- Amstrad CPC box art
- Developer: Gem Software
- Publishers: Gem Software Amsoft
- Platforms: Amstrad CPC, MSX, ZX Spectrum, Einstein, Camputers Lynx
- Release: EU: 1983;
- Genre: Maze
- Mode: Single-player

= Oh Mummy =

1983 video game

Oh Mummy is a maze video game for the ZX Spectrum and Camputers Lynx developed and published by Gem Software. The gameplay is similar to that of the 1981 arcade video game Amidar.

==Gameplay==
The object of the game is to unveil all of the treasure within each level (or pyramid) of the game whilst avoiding the mummies. Each level consists of a two-dimensional board. In contrast with Pac-Man, when the player's character walks around, footprints are left behind. By surrounding an area of the maze with footprints, its content is revealed, which is either a scroll, a mummy, a key, a tomb or nothing at all. In order to complete a level, it is necessary to unveil the key and a tombstone. The scroll enables the player to kill/eat one mummy on the level. If a mummy is unveiled, it follows the player to the next level. The difficulty and speed of the game increases as the player progresses through the levels.

The game is primarily for one player but has a limited multiplayer mode in which players can alternate taking a turn to play each level. Whilst, even at the time, it was considered simple in terms of gameplay, graphics and sound, it was for many people one of the better and more addictive early offerings for the Amstrad.

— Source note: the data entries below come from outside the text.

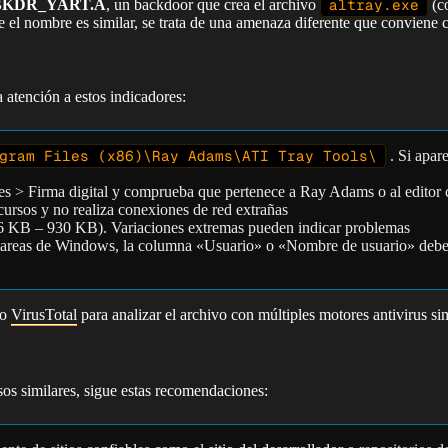
BKDR_YART.A
, un backdoor que crea el archivo
altray.exe
(c
 el nombre es similar, se trata de una amenaza diferente que conviene 
a atención a estos indicadores:
gram Files (x86)\Ray Adams\ATI Tray Tools\
. Si apar
es > Firma digital y comprueba que pertenece a Ray Adams o al editor 
ursos y no realiza conexiones de red extrañas
16 KB – 930 KB). Variaciones extremas pueden indicar problemas
tareas de Windows, la columna «Usuario» o «Nombre de usuario» deb
mo
VirusTotal
para analizar el archivo con múltiples motores antivirus s
os similares, sigue estas recomendaciones: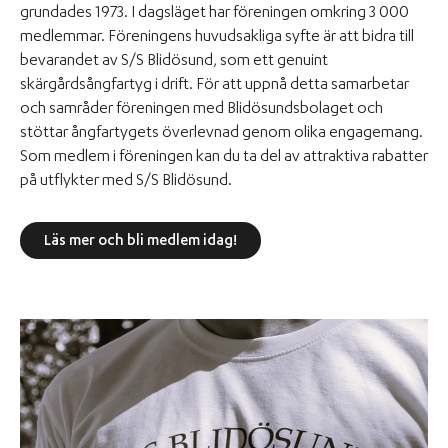
grundades 1973. I dagsläget har föreningen omkring 3 000
medlemmar. Föreningens huvudsakliga syfte är att bidra till
bevarandet av S/S Blidösund, som ett genuint
skärgårdsångfartyg i drift. För att uppnå detta samarbetar
och samråder föreningen med Blidösundsbolaget och
stöttar ångfartygets överlevnad genom olika engagemang.
Som medlem i föreningen kan du ta del av attraktiva rabatter
på utflykter med S/S Blidösund.
Läs mer och bli medlem idag!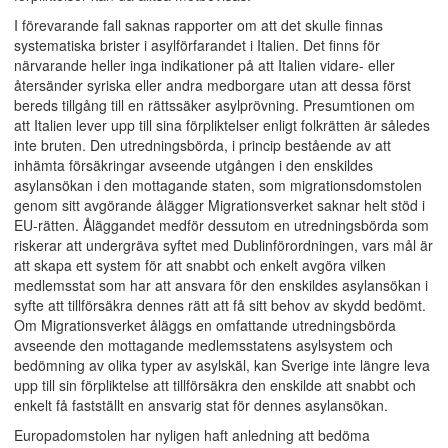
I förevarande fall saknas rapporter om att det skulle finnas
systematiska brister i asylförfarandet i Italien. Det finns för
närvarande heller inga indikationer på att Italien vidare- eller
återsänder syriska eller andra medborgare utan att dessa först
bereds tillgång till en rättssäker asylprövning. Presumtionen om
att Italien lever upp till sina förpliktelser enligt folkrätten är således
inte bruten. Den utredningsbörda, i princip bestående av att
inhämta försäkringar avseende utgången i den enskildes
asylansökan i den mottagande staten, som migrationsdomstolen
genom sitt avgörande ålägger Migrationsverket saknar helt stöd i
EU-rätten. Åläggandet medför dessutom en utredningsbörda som
riskerar att undergräva syftet med Dublinförordningen, vars mål är
att skapa ett system för att snabbt och enkelt avgöra vilken
medlemsstat som har att ansvara för den enskildes asylansökan i
syfte att tillförsäkra dennes rätt att få sitt behov av skydd bedömt.
Om Migrationsverket åläggs en omfattande utredningsbörda
avseende den mottagande medlemsstatens asylsystem och
bedömning av olika typer av asylskäl, kan Sverige inte längre leva
upp till sin förpliktelse att tillförsäkra den enskilde att snabbt och
enkelt få fastställt en ansvarig stat för dennes asylansökan.
Europadomstolen har nyligen haft anledning att bedöma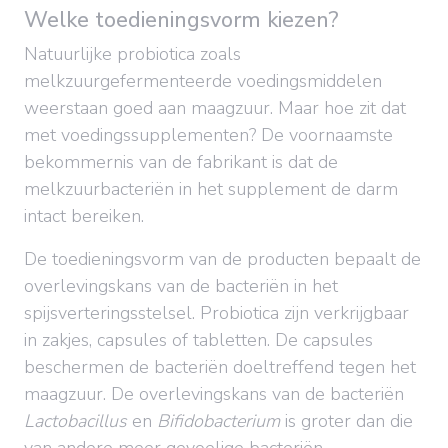
Welke toedieningsvorm kiezen?
Natuurlijke probiotica zoals
melkzuurgefermenteerde voedingsmiddelen
weerstaan goed aan maagzuur. Maar hoe zit dat
met voedingssupplementen? De voornaamste
bekommernis van de fabrikant is dat de
melkzuurbacteriën in het supplement de darm
intact bereiken.
De toedieningsvorm van de producten bepaalt de
overlevingskans van de bacteriën in het
spijsverteringsstelsel. Probiotica zijn verkrijgbaar
in zakjes, capsules of tabletten. De capsules
beschermen de bacteriën doeltreffend tegen het
maagzuur. De overlevingskans van de bacteriën
Lactobacillus
en
Bifidobacterium
is groter dan die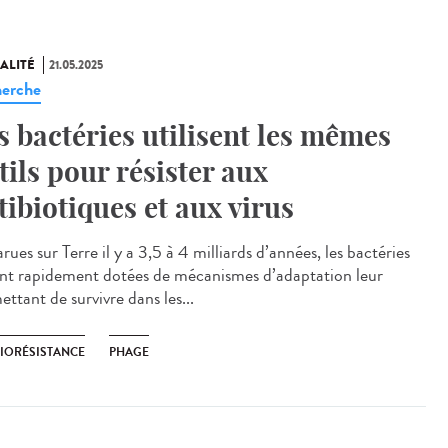
ALITÉ
21.05.2025
erche
s bactéries utilisent les mêmes
tils pour résister aux
tibiotiques et aux virus
ues sur Terre il y a 3,5 à 4 milliards d’années, les bactéries
ont rapidement dotées de mécanismes d’adaptation leur
ttant de survivre dans les...
BIORÉSISTANCE
PHAGE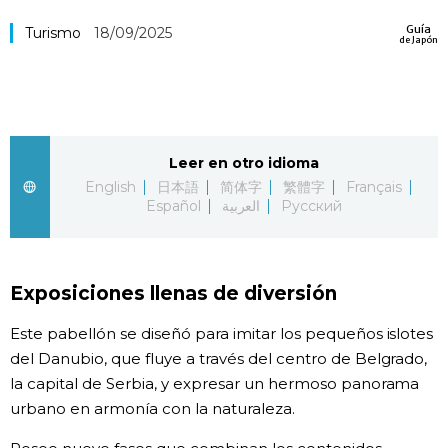
Vida
Guía
Turismo
18/09/2025
de Japón
Guía de Japón
Vídeos e imágenes
Leer en otro idioma
English
日本語
简体字
繁體字
Français
En profundidad
Español
العربية
Русский
Más
Exposiciones llenas de diversión
Noticias
official SNS
Este pabellón se diseñó para imitar los pequeños islotes
del Danubio, que fluye a través del centro de Belgrado,
Datos de Japón
la capital de Serbia, y expresar un hermoso panorama
urbano en armonía con la naturaleza.
Fragmentos de Japón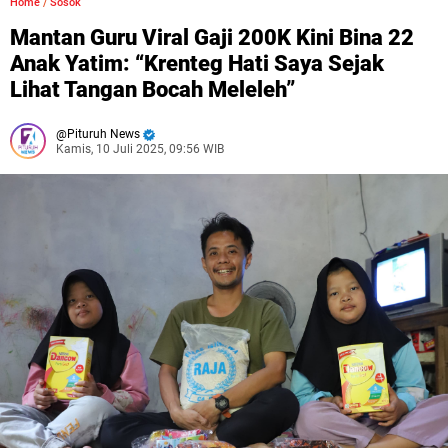
Home
/
Sosok
Mantan Guru Viral Gaji 200K Kini Bina 22
Anak Yatim: “Krenteg Hati Saya Sejak
Lihat Tangan Bocah Meleleh”
Pituruh News
Kamis, 10 Juli 2025, 09:56 WIB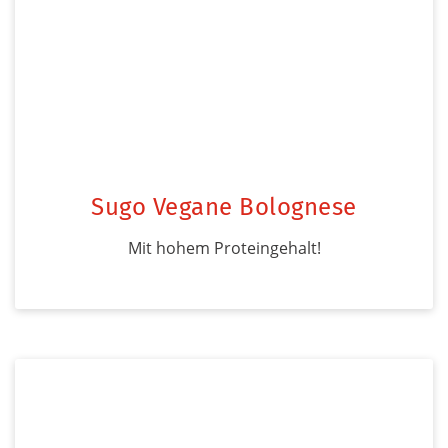
Sugo Vegane Bolognese
Mit hohem Proteingehalt!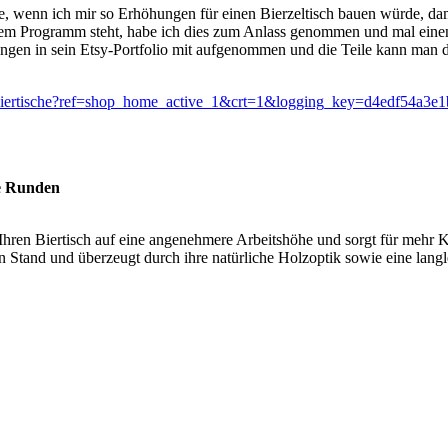
re, wenn ich mir so Erhöhungen für einen Bierzeltisch bauen würde, dam
dem Programm steht, habe ich dies zum Anlass genommen und mal einen
en in sein Etsy-Portfolio mit aufgenommen und die Teile kann man da
-fur-biertische?ref=shop_home_active_1&crt=1&logging_key=d4edf
ge Runden
hren Biertisch auf eine angenehmere Arbeitshöhe und sorgt für mehr K
en Stand und überzeugt durch ihre natürliche Holzoptik sowie eine lang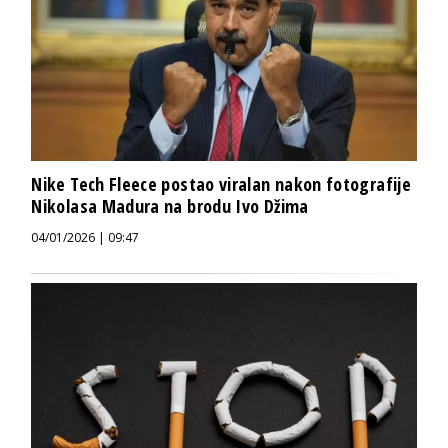
Nike Tech Fleece postao viralan nakon fotografije
Nikolasa Madura na brodu Ivo Džima
04/01/2026 | 09:47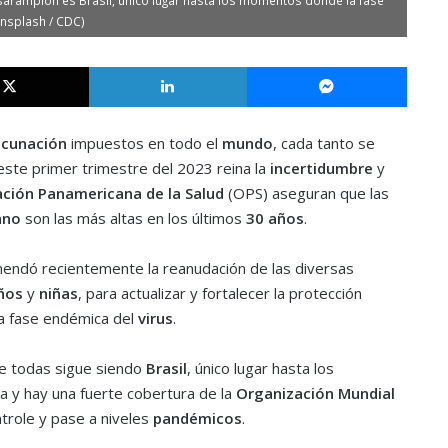
Unsplash / CDC)
X
LinkedIn
Messe
acunación
impuestos en todo el
mundo
, cada tanto se
este primer trimestre del 2023 reina la
incertidumbre
y
ción Panamericana de la Salud
(OPS) aseguran que las
ano
son las más altas en los últimos
30 años
.
mendó recientemente la reanudación de las diversas
ños
y
niñas
, para actualizar y fortalecer la protección
la fase endémica del
virus
.
de todas sigue siendo
Brasil
, único lugar hasta los
 y hay una fuerte cobertura de la
Organización Mundial
trole y pase a niveles
pandémicos
.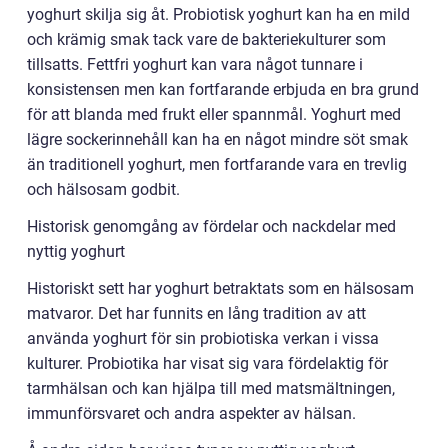
yoghurt skilja sig åt. Probiotisk yoghurt kan ha en mild
och krämig smak tack vare de bakteriekulturer som
tillsatts. Fettfri yoghurt kan vara något tunnare i
konsistensen men kan fortfarande erbjuda en bra grund
för att blanda med frukt eller spannmål. Yoghurt med
lägre sockerinnehåll kan ha en något mindre söt smak
än traditionell yoghurt, men fortfarande vara en trevlig
och hälsosam godbit.
Historisk genomgång av fördelar och nackdelar med
nyttig yoghurt
Historiskt sett har yoghurt betraktats som en hälsosam
matvaror. Det har funnits en lång tradition av att
använda yoghurt för sin probiotiska verkan i vissa
kulturer. Probiotika har visat sig vara fördelaktig för
tarmhälsan och kan hjälpa till med matsmältningen,
immunförsvaret och andra aspekter av hälsan.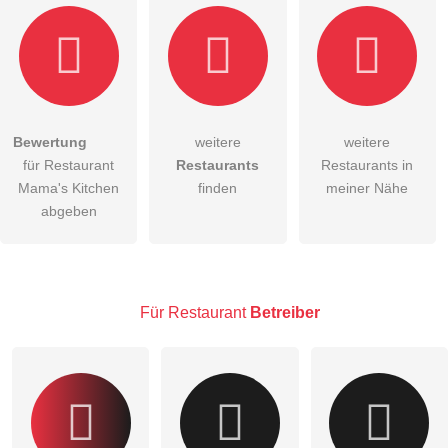
Bewertung
weitere
weitere
Hiermit akzeptiere ich die
AGB
.
für Restaurant
Restaurants
Restaurants in
Mama's Kitchen
finden
meiner Nähe
Die
Datenschutzerklärung
habe ich zur Kenntnis genommen.
abgeben
öffentliche Frage stellen
Abbrechen
Hinweis:
Bitte beachten Sie, öffentliche Fragen sind
für alle
Besucher sichtbar
.
Für Restaurant
Betreiber
Klicken Sie hier um eine
individuelle Frage
an den
Restaurant-Eintrag zu stellen
.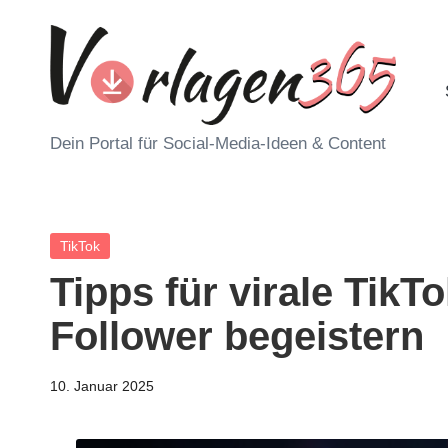
Skip
to
content
V
Dein Portal für Social-Media-Ideen & Content
o
r
Posted
TikTok
l
in
Tipps für virale TikT
a
Follower begeistern
g
10. Januar 2025
e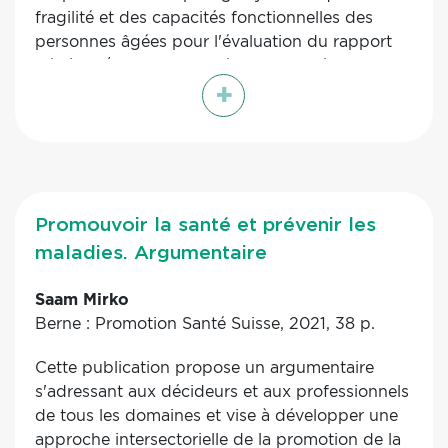
fragilité et des capacités fonctionnelles des
personnes âgées pour l'évaluation du rapport
bénéfice/risque des différentes stratégies de
+
prise en charge des facteurs de risque
cardiovasculaire. La généralisation de cette
approche innovante nécessite une formation de
tous les professionnels de santé en contact
avec des patients âgés aux notions gériatriques
de base, et en particulier aux méthodes de
Promouvoir la santé et prévenir les
dépistage des capacités fonctionnelles et de la
maladies. Argumentaire
fragilité. Le rapport insiste également sur
l’intérêt de la décroissance thérapeutique chez
Saam Mirko
les plus fragiles, chez qui les effets indésirables
Berne : Promotion Santé Suisse, 2021, 38 p.
des traitements sont les plus fréquents et les
plus graves. L’intervention de professionnels de
Cette publication propose un argumentaire
santé et l’utilisation de nouvelles technologies
s'adressant aux décideurs et aux professionnels
peuvent aider au suivi du contrôle des facteurs
de tous les domaines et vise à développer une
de risque cardiovasculaire et à la diminution des
approche intersectorielle de la promotion de la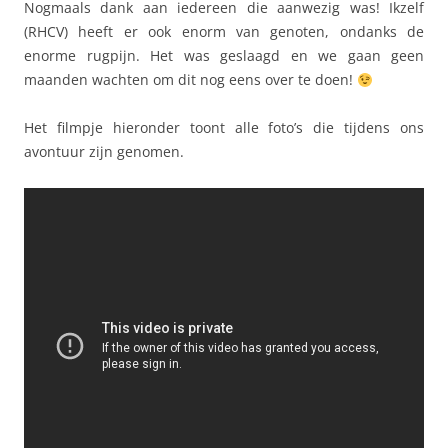
Nogmaals dank aan iedereen die aanwezig was! Ikzelf
(RHCV) heeft er ook enorm van genoten, ondanks de
enorme rugpijn. Het was geslaagd en we gaan geen
maanden wachten om dit nog eens over te doen!
Het filmpje hieronder toont alle foto’s die tijdens ons
avontuur zijn genomen.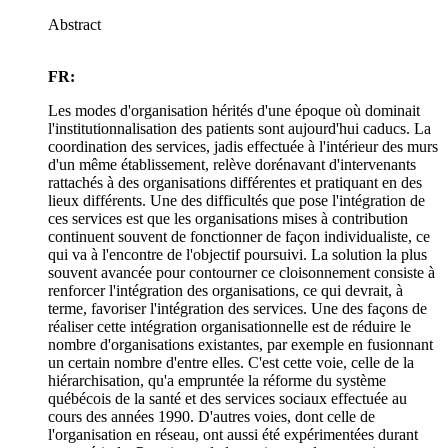
Abstract
FR:
Les modes d'organisation hérités d'une époque où dominait
l'institutionnalisation des patients sont aujourd'hui caducs. La
coordination des services, jadis effectuée à l'intérieur des murs
d'un même établissement, relève dorénavant d'intervenants
rattachés à des organisations différentes et pratiquant en des
lieux différents. Une des difficultés que pose l'intégration de
ces services est que les organisations mises à contribution
continuent souvent de fonctionner de façon individualiste, ce
qui va à l'encontre de l'objectif poursuivi. La solution la plus
souvent avancée pour contourner ce cloisonnement consiste à
renforcer l'intégration des organisations, ce qui devrait, à
terme, favoriser l'intégration des services. Une des façons de
réaliser cette intégration organisationnelle est de réduire le
nombre d'organisations existantes, par exemple en fusionnant
un certain nombre d'entre elles. C'est cette voie, celle de la
hiérarchisation, qu'a empruntée la réforme du système
québécois de la santé et des services sociaux effectuée au
cours des années 1990. D'autres voies, dont celle de
l'organisation en réseau, ont aussi été expérimentées durant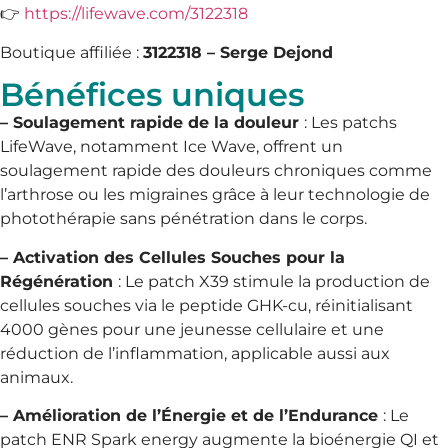
👉
https://lifewave.com/3122318
Boutique affiliée :
3122318 – Serge Dejond
Bénéfices uniques
– Soulagement rapide de la douleur
: Les patchs
LifeWave, notamment Ice Wave, offrent un
soulagement rapide des douleurs chroniques comme
l’arthrose ou les migraines grâce à leur technologie de
photothérapie sans pénétration dans le corps.
–
Activation des Cellules Souches pour la
Régénération
: Le patch X39 stimule la production de
cellules souches via le peptide GHK-cu, réinitialisant
4000 gènes pour une jeunesse cellulaire et une
réduction de l’inflammation, applicable aussi aux
animaux.
–
Amélioration de l’Énergie et de l’Endurance
: Le
patch ENR Spark energy augmente la bioénergie QI et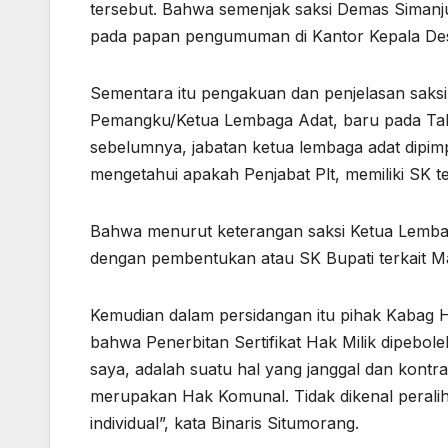
tersebut. Bahwa semenjak saksi Demas Simanj
pada papan pengumuman di Kantor Kepala De
Sementara itu pengakuan dan penjelasan saks
Pemangku/Ketua Lembaga Adat, baru pada Tahu
sebelumnya, jabatan ketua lembaga adat dipimp
mengetahui apakah Penjabat Plt, memiliki SK ter
Bahwa menurut keterangan saksi Ketua Lembag
dengan pembentukan atau SK Bupati terkait 
Kemudian dalam persidangan itu pihak Kabag
bahwa Penerbitan Sertifikat Hak Milik dipeb
saya, adalah suatu hal yang janggal dan kont
merupakan Hak Komunal. Tidak dikenal peraliha
individual”, kata Binaris Situmorang.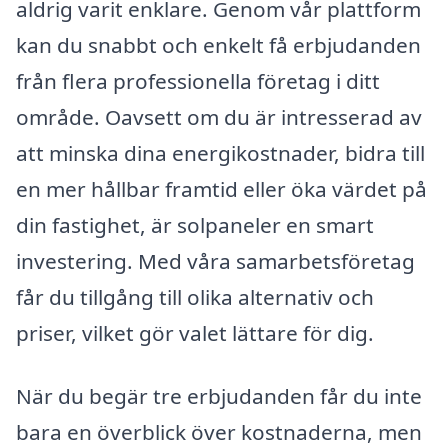
aldrig varit enklare. Genom vår plattform
kan du snabbt och enkelt få erbjudanden
från flera professionella företag i ditt
område. Oavsett om du är intresserad av
att minska dina energikostnader, bidra till
en mer hållbar framtid eller öka värdet på
din fastighet, är solpaneler en smart
investering. Med våra samarbetsföretag
får du tillgång till olika alternativ och
priser, vilket gör valet lättare för dig.
När du begär tre erbjudanden får du inte
bara en överblick över kostnaderna, men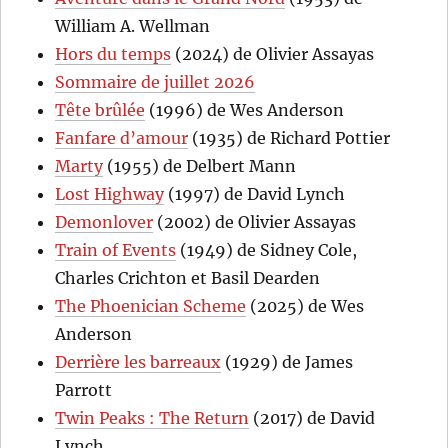
William A. Wellman
Hors du temps
(2024) de Olivier Assayas
Sommaire de juillet 2026
Tête brûlée
(1996) de Wes Anderson
Fanfare d’amour
(1935) de Richard Pottier
Marty
(1955) de Delbert Mann
Lost Highway
(1997) de David Lynch
Demonlover
(2002) de Olivier Assayas
Train of Events
(1949) de Sidney Cole,
Charles Crichton et Basil Dearden
The Phoenician Scheme
(2025) de Wes
Anderson
Derrière les barreaux
(1929) de James
Parrott
Twin Peaks : The Return
(2017) de David
Lynch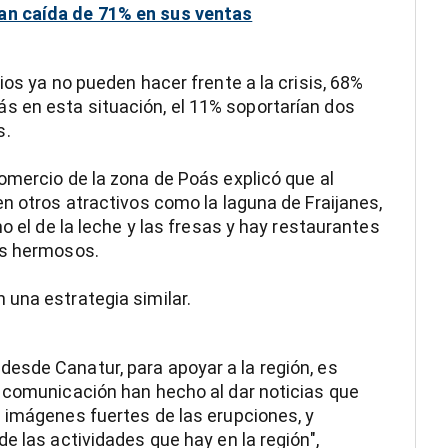
an caída de 71% en sus ventas
ios ya no pueden hacer frente a la crisis, 68%
 en esta situación, el 11% soportarían dos
s.
omercio de la zona de Poás explicó que al
en otros atractivos como la laguna de Fraijanes,
o el de la leche y las fresas y hay restaurantes
es hermosos.
una estrategia similar.
esde Canatur, para apoyar a la región, es
e comunicación han hecho al dar noticias que
 imágenes fuertes de las erupciones, y
e las actividades que hay en la región",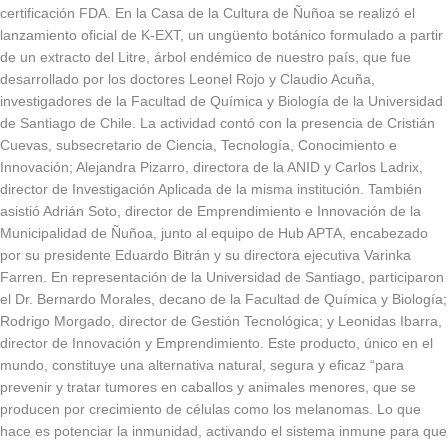
certificación FDA. En la Casa de la Cultura de Ñuñoa se realizó el
lanzamiento oficial de K-EXT, un ungüento botánico formulado a partir
de un extracto del Litre, árbol endémico de nuestro país, que fue
desarrollado por los doctores Leonel Rojo y Claudio Acuña,
investigadores de la Facultad de Química y Biología de la Universidad
de Santiago de Chile. La actividad contó con la presencia de Cristián
Cuevas, subsecretario de Ciencia, Tecnología, Conocimiento e
Innovación; Alejandra Pizarro, directora de la ANID y Carlos Ladrix,
director de Investigación Aplicada de la misma institución. También
asistió Adrián Soto, director de Emprendimiento e Innovación de la
Municipalidad de Ñuñoa, junto al equipo de Hub APTA, encabezado
por su presidente Eduardo Bitrán y su directora ejecutiva Varinka
Farren. En representación de la Universidad de Santiago, participaron
el Dr. Bernardo Morales, decano de la Facultad de Química y Biología;
Rodrigo Morgado, director de Gestión Tecnológica; y Leonidas Ibarra,
director de Innovación y Emprendimiento. Este producto, único en el
mundo, constituye una alternativa natural, segura y eficaz “para
prevenir y tratar tumores en caballos y animales menores, que se
producen por crecimiento de células como los melanomas. Lo que
hace es potenciar la inmunidad, activando el sistema inmune para que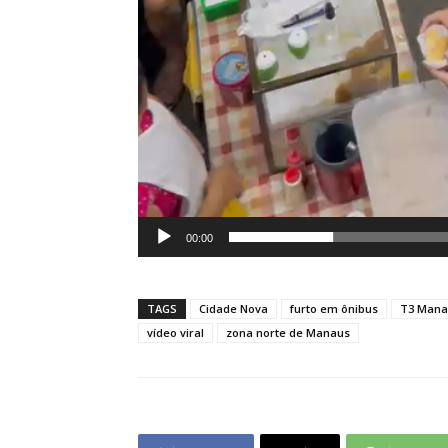
00:00
TAGS
Cidade Nova
furto em ônibus
T3 Mana
vídeo viral
zona norte de Manaus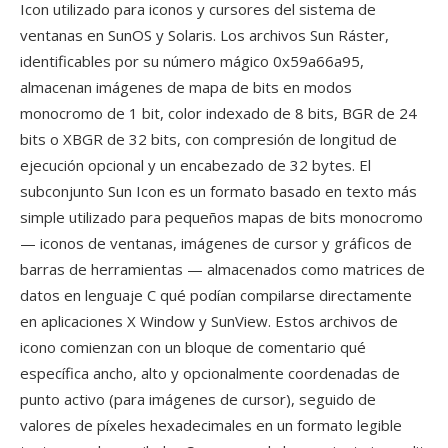
Icon utilizado para iconos y cursores del sistema de
ventanas en SunOS y Solaris. Los archivos Sun Ráster,
identificables por su número mágico 0x59a66a95,
almacenan imágenes de mapa de bits en modos
monocromo de 1 bit, color indexado de 8 bits, BGR de 24
bits o XBGR de 32 bits, con compresión de longitud de
ejecución opcional y un encabezado de 32 bytes. El
subconjunto Sun Icon es un formato basado en texto más
simple utilizado para pequeños mapas de bits monocromo
— iconos de ventanas, imágenes de cursor y gráficos de
barras de herramientas — almacenados como matrices de
datos en lenguaje C qué podían compilarse directamente
en aplicaciones X Window y SunView. Estos archivos de
icono comienzan con un bloque de comentario qué
específica ancho, alto y opcionalmente coordenadas de
punto activo (para imágenes de cursor), seguido de
valores de píxeles hexadecimales en un formato legible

The music played during gameplay is based on the children's song "The Streets of Cairo", or "The Poor Little Country Maid".

==Ports==
A version for the Amstrad CPC 464 was published by Amsoft in 1984 and was often included in the free bundles of software that came with the computer. In 1986, Amstrad included the Spectrum version in an introductory software bundle for the ZX Spectrum 128K +2 alongside Crazy Golf, Alien Destroyer, Punchy, Treasure Island, and Disco Dan.